Every trip to my Great Grandpa’s house was quite memorable. I remember the stories of his time spent in war, the dried banana chips he frequently snacked on, but most distinctly I remembered his strange fascination with puzzles. He spent hours upon hours studying the pieces, but his satisfaction came with locking the pieces together and seeing vivid detail added to the picture. I was continually amazed as he would complete puzzles that had hundreds or even thousands of pieces.
As my teammates and I have visited agriculture classrooms across the state I have seen the parallels between puzzle pieces and FFA members. Every student within FFA and Agricultural Education is unique, just like the puzzle pieces my Great Grandpa loved. Even in those thousand piece puzzles, somehow the unique pieces begin to take shape and form a beautiful picture. The students who come from an agricultural background represent the edge pieces. While they are a great place to start and crucial to the puzzle, it is the middle pieces that are often hard to fit that make a puzzle vivid and meaningful. FFA and Agricultural Education takes the jagged middle pieces and finds a way for them to fit perfectly within the puzzle. It takes anyone from the student at the top of their class to those who struggle to pass a single class throughout high school. It pieces together the athletes and those who would much rather spend time in the music department. It snaps the shy students with those who are more comfortable in front of a crowd. The pieces alone seem jagged and imperfect, but together each piece creates the beautiful picture of the National FFA Organization.

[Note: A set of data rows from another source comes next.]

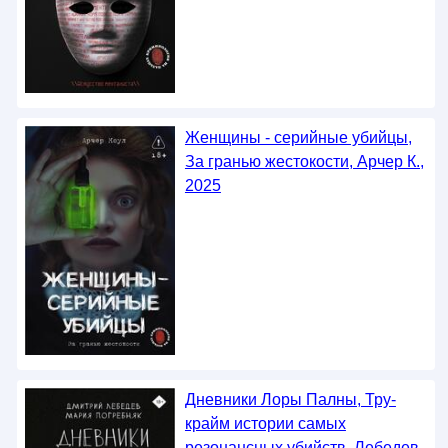
Женщины - серийные убийцы,
За гранью жестокости, Арчер К.,
2025
Дневники Лоры Палны, Тру-
крайм истории самых
резонансных убийств, Лебедев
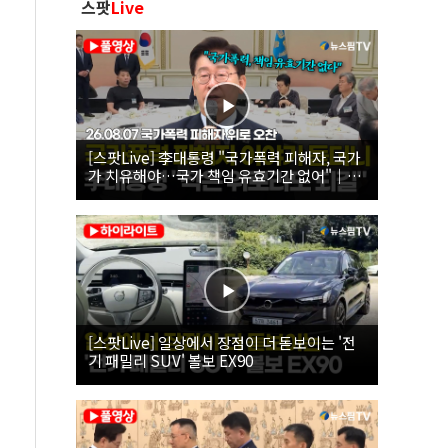
스팟
Live
[스팟Live] 李대통령 "국가폭력 피해자, 국가
가 치유해야…국가 책임 유효기간 없어"｜
26.08.07 국가폭력 피해자 위로 오찬
[스팟Live] 일상에서 장점이 더 돋보이는 '전
기 패밀리 SUV' 볼보 EX90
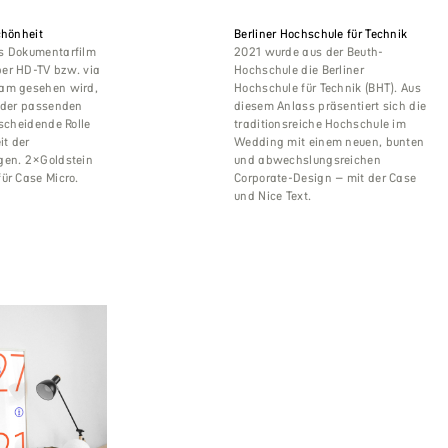
chönheit
Berliner Hochschule für Technik
s Dokumentarfilm
2021 wurde aus der Beuth-
er HD-TV bzw. via
Hochschule die Berliner
am gesehen wird,
Hochschule für Technik (BHT). Aus
l der passenden
diesem Anlass präsentiert sich die
tscheidende Rolle
traditionsreiche Hochschule im
it der
Wedding mit einem neuen, bunten
gen. 2×Goldstein
und abwechslungsreichen
ür Case Micro.
Corporate-Design – mit der Case
und Nice Text.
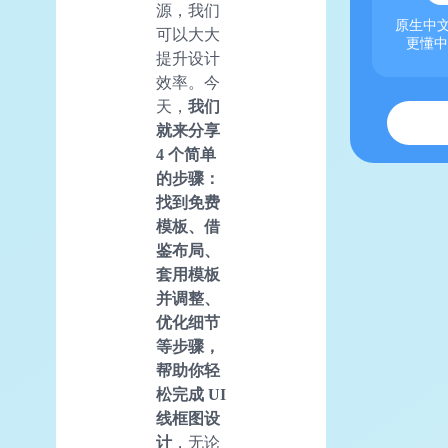
源，我们
原生中文
可以大大
更懂中
提升设计
效率。今
天，
我们
就来分享
4 个简单
的步骤：
找到免费
模板、借
鉴布局、
套用模板
并调整、
优化细节
等步骤，
帮助你轻
松完成 UI
线框图设
计
，无论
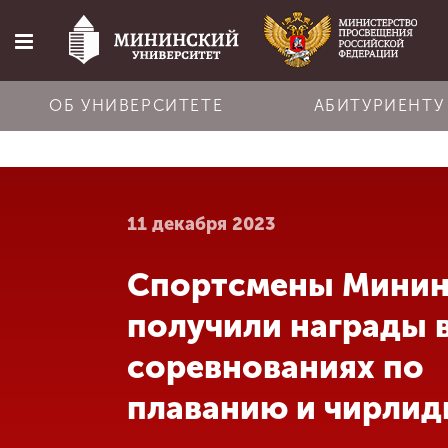
ОБ УНИВЕРСИТЕТЕ
АБИТУРИЕНТУ
Главная
11 декабря 2023
Об университете
Спортсмены Минин
Абитуриенту
получили награды 
Обучение
соревнованиях по
плаванию и чирлид
Наука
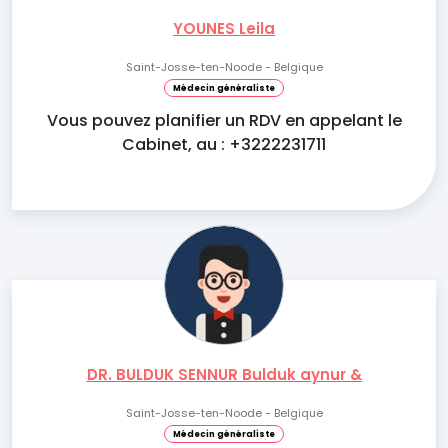
YOUNES Leila
Saint-Josse-ten-Noode - Belgique
Médecin généraliste
Vous pouvez planifier un RDV en appelant le
Cabinet, au : +3222231711
DR. BULDUK SENNUR Bulduk aynur &
Saint-Josse-ten-Noode - Belgique
Médecin généraliste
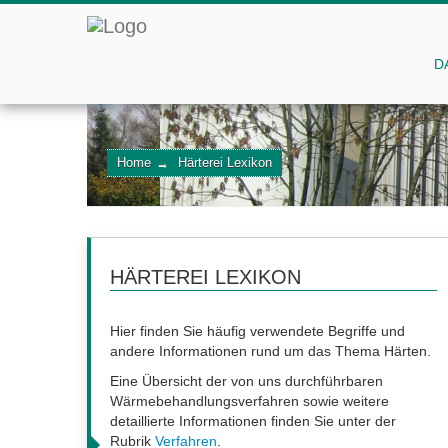
D
Home
→
Härterei Lexikon
HÄRTEREI LEXIKON
Hier finden Sie häufig verwendete Begriffe und
andere Informationen rund um das Thema Härten.
Eine Übersicht der von uns durchführbaren
Wärmebehandlungsverfahren sowie weitere
detaillierte Informationen finden Sie unter der
Rubrik
Verfahren
.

Occasionally, my Grandpa would get frustrated and reference the picture on the front of the puzzle box, this picture is comparative to the wonderful agricultural educators that guide students every day. In honor of National Teach Agriculture Day occurring this past Thursday, I would like to thank my front box guides and I encourage each of you to do the same. Mrs. Schilling, even though you were not my advisor for the entirety of my FFA career, you were the guide who helped me figure out the initial pieces of the puzzle within my FFA membership. Your passion in and out of classroom fueled me to work harder to form my FFA masterpiece. Ms. Williams, you are the one who helped me solidify the details within my puzzle, while pushing me to be better. Thank you for being the one who helped me strategize the best methods to complete my puzzle. Dad, even if being a teacher’s kid can be difficult, I am glad I had your support and encouragement throughout the years. You were the one who kept me focused on the puzzle of FFA and life even when it seemed like there were thousands of pieces that would never fit together. Mrs. Arellano, you helped me look at each puzzle life gave with a new angle. I never had the opportunity to have you in class, but before you were at Eastern Hancock you were the advisor with a new perspective and I sincerely appreciate it. Without each of you, my puzzle would simply be a box of jagged pieces. Your support allowed me to create a beautiful puzzle with vivid detail, just like the ones my Great Grandpa admired.
Embrace the puzzle of life and FFA. I encourage each of you to explore where your fit is within the puzzle of FFA even if you may feel like the jagged piece that will never work right. I also encourage all FFA members and supporters to appreciate those front box guides who help as we piece together the puzzle of life and FFA.